Le ministère des Finances a appelé hier dans un communiqué les sociétés libanaises à se conformer aux dispositions de la loi n° 75 d'octobre dernier qui supprime les actions au porteur.
Depuis l'entrée en vigueur de cette loi, le 3 novembre, les sociétés anonymes et les sociétés en commandite par actions ne peuvent plus émettre des actions au porteur ou des actions à ordre, rappelle le communiqué.
Les sociétés qui ont émis ces types d'actions avant l'entrée en vigueur de la loi n° 75 se voient, elles, dans l'obligation de modifier leurs statuts en les transformant en actions nominatives. Les sociétés concernées doivent aussi procéder à l'amendement de leurs statuts légaux et notifier les titulaires de ces types d'actions de l'obligation de les changer en actions nominatives, en publiant les nouveaux statuts dans le Journal officiel, dans trois journaux locaux et sur le site Internet de la société le cas échéant. Les titulaires d'actions au porteur doivent procéder à leur changement en actions nominatives avant la première assemblée générale des actionnaires, dans un délai maximum d'un an après l'entrée en vigueur de la loi.
Le ministère des Finances rappelle également que toute violation de ces dispositions exposera la société concernée à une amende équivalente à 50 % de son capital.
Pour rappel, le vote de la loi n° 75 lors de la session extraordinaire du Parlement, le 19 octobre dernier, a été dicté par la nécessité de mettre en conformité la législation avec les normes internationales de transparence fiscale. Dans cet objectif, trois autres textes – portant respectivement sur l'échange d'informations fiscales, la définition des critères de résidence fiscale et l'obligation de déclaration des activités fiduciaires des trusts à l'étranger – avaient été adoptés lors de cette session.

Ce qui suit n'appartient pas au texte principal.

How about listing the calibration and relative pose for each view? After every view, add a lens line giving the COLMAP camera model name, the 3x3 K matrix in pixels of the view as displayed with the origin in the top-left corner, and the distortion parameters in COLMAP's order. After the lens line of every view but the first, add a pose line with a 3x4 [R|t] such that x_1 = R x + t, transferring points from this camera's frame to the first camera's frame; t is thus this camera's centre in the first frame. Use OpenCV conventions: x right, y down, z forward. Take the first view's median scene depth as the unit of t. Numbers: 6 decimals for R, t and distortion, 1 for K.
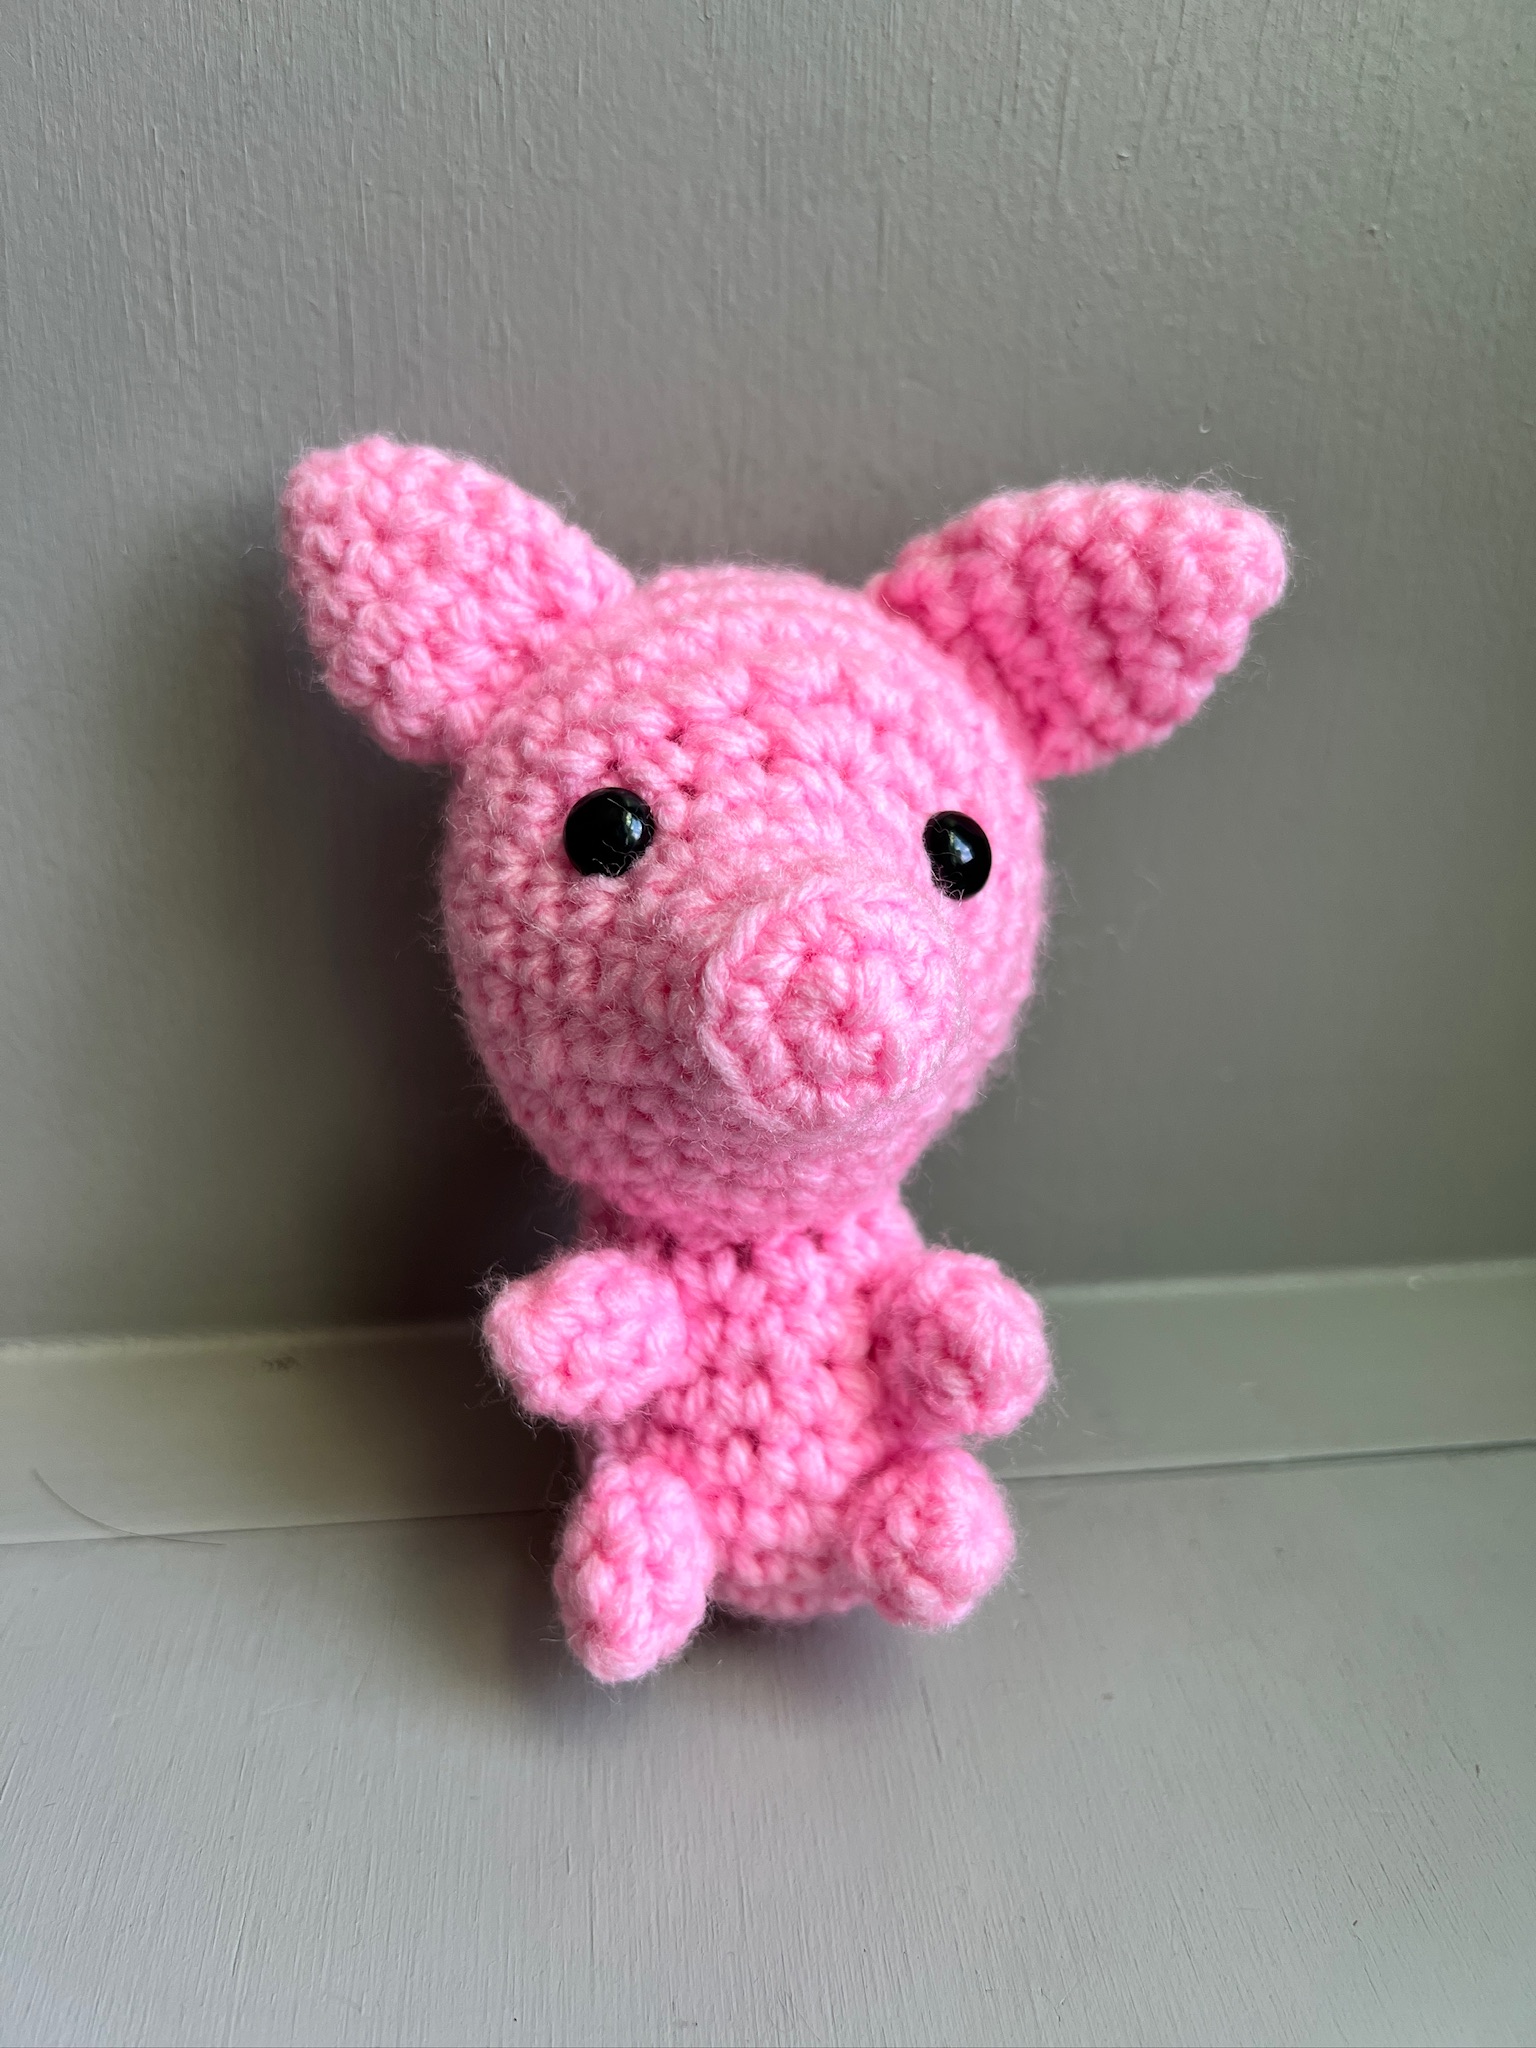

Le vote de ces lois a permis au Liban de passer avec succès, le 4 novembre, l'examen de son système d'échange d'informations fiscales sur demande par le Forum mondial sur la transparence fiscale. Cette validation a permis au pays d'éloigner le risque de se retrouver sur de futures listes noires des paradis fiscaux. Elle constitue aussi un préalable à la mise en œuvre de la norme d'échange automatique d'informations de l'OCDE, que le Liban s'est engagé à appliquer d'ici à septembre 2018.